Teraz, wprost na gwiazdkę i pod choinkę, ludzie Keitha Bontragera wypuszczają na rynek kolejna parkę, która uzupełni gumową stajnię. Obie opony można śmiało zakwalifikować do gatunku specjalistycznych, ze zwzględu na charakter i przeznaczenie.
Pierwszą nowością jest stricte zimowy GNARWAHL. Jak zwykle w przypadku marki Bontrager, nazwa nie jest przypadkowa. Możecie uruchomić wyobraźnię i ujrzeć mitycznego stwora o ostrych jak szable kłach lub być może całkiem realnego Narwala Jednozębnego, ssaka żyjącego w wodach strefy arktycznej, posiadającego charakterystyczny spiralnie zakręcony, długi kieł, którym posługuje się między innymi do rozbijania lodowych tafli.
Gumowy i tłusty "Gnarwahl" został wyposażony w 160 kolców wykonanych ze spieków wolframu, wzmocnione boki "Inner Strenght" oraz karkas tubeless ready "TLR". Opona ma oplot 60TPI i szerokość 26x3.8. Nie jest to zatem demon tłuszczu, ale typowa zimówka, która dzięki kolcom, bieżnikowi i niewielkiej szerokości ma się wgryzać w lód i śnieg.
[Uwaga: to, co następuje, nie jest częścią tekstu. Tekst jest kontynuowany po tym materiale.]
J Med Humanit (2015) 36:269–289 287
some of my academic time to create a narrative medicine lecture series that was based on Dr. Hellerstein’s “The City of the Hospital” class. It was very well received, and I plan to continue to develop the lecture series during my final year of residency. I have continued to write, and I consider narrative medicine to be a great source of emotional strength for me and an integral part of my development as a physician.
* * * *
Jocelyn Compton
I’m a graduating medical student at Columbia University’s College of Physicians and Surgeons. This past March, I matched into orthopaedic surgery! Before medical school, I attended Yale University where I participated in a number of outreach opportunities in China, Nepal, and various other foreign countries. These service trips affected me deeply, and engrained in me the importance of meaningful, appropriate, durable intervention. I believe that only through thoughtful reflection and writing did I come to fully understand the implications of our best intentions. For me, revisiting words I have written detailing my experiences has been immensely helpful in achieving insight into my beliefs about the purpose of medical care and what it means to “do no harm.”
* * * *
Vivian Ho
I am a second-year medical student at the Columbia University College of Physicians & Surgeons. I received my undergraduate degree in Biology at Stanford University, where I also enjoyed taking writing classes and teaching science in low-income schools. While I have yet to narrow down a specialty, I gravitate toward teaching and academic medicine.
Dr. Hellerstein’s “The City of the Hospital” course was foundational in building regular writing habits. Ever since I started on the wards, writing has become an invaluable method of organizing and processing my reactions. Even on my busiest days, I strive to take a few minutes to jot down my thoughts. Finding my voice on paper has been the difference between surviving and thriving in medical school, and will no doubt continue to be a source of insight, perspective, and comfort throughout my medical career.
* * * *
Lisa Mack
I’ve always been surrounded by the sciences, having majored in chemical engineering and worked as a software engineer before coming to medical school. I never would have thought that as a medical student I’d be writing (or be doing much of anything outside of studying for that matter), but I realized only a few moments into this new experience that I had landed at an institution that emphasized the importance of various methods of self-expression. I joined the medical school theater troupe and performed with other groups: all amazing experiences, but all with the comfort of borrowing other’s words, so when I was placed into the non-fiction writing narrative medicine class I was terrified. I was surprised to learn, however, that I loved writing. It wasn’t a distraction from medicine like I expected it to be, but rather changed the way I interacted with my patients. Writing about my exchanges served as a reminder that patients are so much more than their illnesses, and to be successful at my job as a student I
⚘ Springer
Tłusty, zimowy papuć swoje waży musi - 1319g. Za taką przyjemność białego szaleństwa trzeba będzie wyłożyć co najmniej 829PLN! Co ciekawe, Gnarwahl dostępny jest również w opcji "studdable" - fabrycznie niekolcowanej, ale przygotowanej na ich montaż. Cena spada wtedy prawie o połowę - 429PLN, zaś waga niestety tylko do 1236g.
Jeśli komuś zima niestraszna, ma dobrą technikę jazdy i marzy o ściganiu się na fatbajku, ten powinien zainterestować się modelem ROUGAROU, który Bontrager zakwalifikował do ogumienia stricte wyścigowego.
W zdobywaniu laurów ma pomóc niska waga - według producenta 950g, "bardzo szybki" bieżnik oraz skromna szerokość 26x3.8" - na wyścigu więcej do szczęścia nie potrzeba. Wzór klocków jest tradycyjny, tzn. drobne i niskie na czole opony, wyższe i większe po bokach, aby dobrze się skręcało.
Jak przystało na rasową gumę do ścigania, Rougarou został również wyposażony w karkas TLR i ochronny płaszcz Inner Strenght. Cena to 429PLN.